Stored records

=== Section Start ===

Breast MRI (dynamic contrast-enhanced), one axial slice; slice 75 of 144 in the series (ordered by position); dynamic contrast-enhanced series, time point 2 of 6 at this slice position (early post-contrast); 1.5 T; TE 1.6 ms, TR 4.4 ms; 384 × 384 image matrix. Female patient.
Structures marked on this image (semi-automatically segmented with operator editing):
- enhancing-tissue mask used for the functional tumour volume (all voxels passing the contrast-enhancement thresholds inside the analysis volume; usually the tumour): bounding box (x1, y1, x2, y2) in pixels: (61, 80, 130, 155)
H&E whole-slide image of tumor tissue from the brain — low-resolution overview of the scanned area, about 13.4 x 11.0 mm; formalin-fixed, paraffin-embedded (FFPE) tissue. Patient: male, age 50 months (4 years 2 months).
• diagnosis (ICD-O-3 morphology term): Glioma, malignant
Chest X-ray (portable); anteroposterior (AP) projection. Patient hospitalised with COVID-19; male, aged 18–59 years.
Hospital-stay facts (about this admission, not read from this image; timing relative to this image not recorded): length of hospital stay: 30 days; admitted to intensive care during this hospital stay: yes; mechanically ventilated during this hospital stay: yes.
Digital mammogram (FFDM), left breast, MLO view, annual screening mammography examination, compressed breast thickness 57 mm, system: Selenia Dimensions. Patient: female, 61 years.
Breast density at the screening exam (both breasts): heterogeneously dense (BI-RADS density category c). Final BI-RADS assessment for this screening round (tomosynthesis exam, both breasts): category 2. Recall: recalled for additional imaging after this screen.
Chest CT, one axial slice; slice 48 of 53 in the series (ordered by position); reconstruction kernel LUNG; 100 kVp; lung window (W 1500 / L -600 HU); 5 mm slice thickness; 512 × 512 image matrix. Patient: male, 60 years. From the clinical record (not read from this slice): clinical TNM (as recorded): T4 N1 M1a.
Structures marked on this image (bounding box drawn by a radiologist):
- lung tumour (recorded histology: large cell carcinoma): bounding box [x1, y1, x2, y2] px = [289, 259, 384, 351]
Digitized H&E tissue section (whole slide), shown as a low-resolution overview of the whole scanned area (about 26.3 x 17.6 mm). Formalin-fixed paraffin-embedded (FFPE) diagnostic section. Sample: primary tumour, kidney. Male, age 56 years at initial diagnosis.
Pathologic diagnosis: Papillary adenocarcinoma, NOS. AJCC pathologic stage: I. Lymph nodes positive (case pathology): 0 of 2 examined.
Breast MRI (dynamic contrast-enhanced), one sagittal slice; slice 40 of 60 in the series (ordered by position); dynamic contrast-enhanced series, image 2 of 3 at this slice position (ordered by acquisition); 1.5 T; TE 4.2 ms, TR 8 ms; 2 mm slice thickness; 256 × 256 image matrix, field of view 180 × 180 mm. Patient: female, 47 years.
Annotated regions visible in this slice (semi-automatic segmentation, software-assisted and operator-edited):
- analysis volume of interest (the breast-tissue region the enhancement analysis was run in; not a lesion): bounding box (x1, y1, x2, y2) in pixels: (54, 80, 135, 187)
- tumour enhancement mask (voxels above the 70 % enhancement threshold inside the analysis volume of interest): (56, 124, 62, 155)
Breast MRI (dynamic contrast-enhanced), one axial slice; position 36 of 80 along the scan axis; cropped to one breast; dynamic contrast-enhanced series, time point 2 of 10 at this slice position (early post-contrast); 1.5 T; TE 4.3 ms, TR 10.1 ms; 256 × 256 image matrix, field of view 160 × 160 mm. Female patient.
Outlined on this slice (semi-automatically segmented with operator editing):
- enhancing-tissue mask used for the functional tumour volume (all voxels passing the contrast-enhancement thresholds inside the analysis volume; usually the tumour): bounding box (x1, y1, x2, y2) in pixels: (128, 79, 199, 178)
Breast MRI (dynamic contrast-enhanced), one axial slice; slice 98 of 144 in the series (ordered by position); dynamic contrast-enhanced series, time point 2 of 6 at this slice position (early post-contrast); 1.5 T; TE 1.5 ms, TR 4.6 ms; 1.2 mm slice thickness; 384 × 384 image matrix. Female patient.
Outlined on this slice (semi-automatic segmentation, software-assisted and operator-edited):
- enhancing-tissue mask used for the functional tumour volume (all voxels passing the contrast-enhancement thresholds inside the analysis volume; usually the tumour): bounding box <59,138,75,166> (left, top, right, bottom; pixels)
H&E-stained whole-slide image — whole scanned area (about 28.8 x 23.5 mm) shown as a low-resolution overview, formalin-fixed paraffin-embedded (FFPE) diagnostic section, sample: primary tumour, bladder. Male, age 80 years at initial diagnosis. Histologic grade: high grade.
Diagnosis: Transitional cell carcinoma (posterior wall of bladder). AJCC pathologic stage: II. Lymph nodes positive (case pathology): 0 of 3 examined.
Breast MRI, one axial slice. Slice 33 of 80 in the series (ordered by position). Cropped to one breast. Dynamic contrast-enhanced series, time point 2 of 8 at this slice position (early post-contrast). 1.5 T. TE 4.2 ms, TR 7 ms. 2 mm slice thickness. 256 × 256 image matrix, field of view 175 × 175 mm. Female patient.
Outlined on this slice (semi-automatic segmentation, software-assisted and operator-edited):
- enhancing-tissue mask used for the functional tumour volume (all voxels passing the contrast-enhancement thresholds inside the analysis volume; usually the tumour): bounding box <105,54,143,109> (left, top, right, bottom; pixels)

=== Section End ===

What to work on | Nothing but the lines from the start of the data above through the line with "Structures marked on this image (semi-automatically" should appear in your answer, copied exactly.

Problem solution |
Breast MRI (dynamic contrast-enhanced), one axial slice; slice 75 of 144 in the series (ordered by position); dynamic contrast-enhanced series, time point 2 of 6 at this slice position (early post-contrast); 1.5 T; TE 1.6 ms, TR 4.4 ms; 384 × 384 image matrix. Female patient.
Structures marked on this image (semi-automatically segmented with operator editing):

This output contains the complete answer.